Hoje também o Sinjusmat tem que cumprir a decisão da desembargadora Clarice Claudino da Silva que atendeu pedido do promotor de cidadania, Alexandre Guedes, para que seja mantido o mínimo legal de 30% de funcionamento nas Varas para atendimento de idosos.
Nesta segunda-feira também o Tribunal de Justiça de Mato Grosso informará a Corregedoria Nacional de Justiça do CNJ, na pessoa do ministro Gilson Dipp, as providências adotadas para atender as determinações de recalculo nos salários dos 5,5 mil servidores do Judiciário que tinham agendado como recebimento a segunda parcela de 16,33% de um reajuste total de 33,33%, sendo que metade foi paga no salário de janeiro e a outra parcela começou a vigorar no dia 1º de julho.
O salário de julho está agendado pela Secretaria de Fazenda para ser quitado nesta sexta-feira, 30, mas com aumento.

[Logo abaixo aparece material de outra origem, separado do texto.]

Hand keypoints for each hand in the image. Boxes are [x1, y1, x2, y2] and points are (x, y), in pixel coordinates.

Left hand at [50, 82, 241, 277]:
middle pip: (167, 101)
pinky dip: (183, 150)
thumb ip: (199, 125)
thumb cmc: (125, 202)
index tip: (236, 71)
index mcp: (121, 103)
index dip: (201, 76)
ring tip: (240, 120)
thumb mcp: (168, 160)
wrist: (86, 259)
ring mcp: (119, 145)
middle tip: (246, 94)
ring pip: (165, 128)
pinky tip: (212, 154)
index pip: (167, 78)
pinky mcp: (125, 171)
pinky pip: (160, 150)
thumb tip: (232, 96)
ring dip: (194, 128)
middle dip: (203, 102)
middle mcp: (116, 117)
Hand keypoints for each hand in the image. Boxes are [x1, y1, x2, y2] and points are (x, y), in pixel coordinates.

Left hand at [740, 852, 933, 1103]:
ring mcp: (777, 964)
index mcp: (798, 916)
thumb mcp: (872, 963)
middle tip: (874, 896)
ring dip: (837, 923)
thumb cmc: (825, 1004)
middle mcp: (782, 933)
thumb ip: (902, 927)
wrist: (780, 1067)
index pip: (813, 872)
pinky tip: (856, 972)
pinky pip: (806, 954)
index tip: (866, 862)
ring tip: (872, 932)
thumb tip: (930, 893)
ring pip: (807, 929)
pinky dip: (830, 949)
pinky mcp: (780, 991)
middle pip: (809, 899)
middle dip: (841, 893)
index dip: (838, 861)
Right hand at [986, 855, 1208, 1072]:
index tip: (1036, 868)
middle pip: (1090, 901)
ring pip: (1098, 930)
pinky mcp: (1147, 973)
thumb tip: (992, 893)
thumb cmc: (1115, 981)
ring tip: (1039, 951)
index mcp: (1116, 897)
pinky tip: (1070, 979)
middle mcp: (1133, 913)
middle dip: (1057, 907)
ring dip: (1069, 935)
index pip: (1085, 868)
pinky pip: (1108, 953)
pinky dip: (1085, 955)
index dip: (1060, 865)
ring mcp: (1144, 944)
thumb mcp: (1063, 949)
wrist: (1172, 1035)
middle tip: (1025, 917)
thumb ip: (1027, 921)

Ainda não se sabe se o reajuste que impacta em R$ 6,250 milhões/ano, o total é de R$ 12,5 milhões será ou não pago, em que pese o Sinjusmat colocar como uma exigência para a retorno ao trabalho o não desconto e a aprovação da mudança na legislação para que o servidores cumpram oito horas de serviços diários e não sete ininterruptas como vinha acontecendo.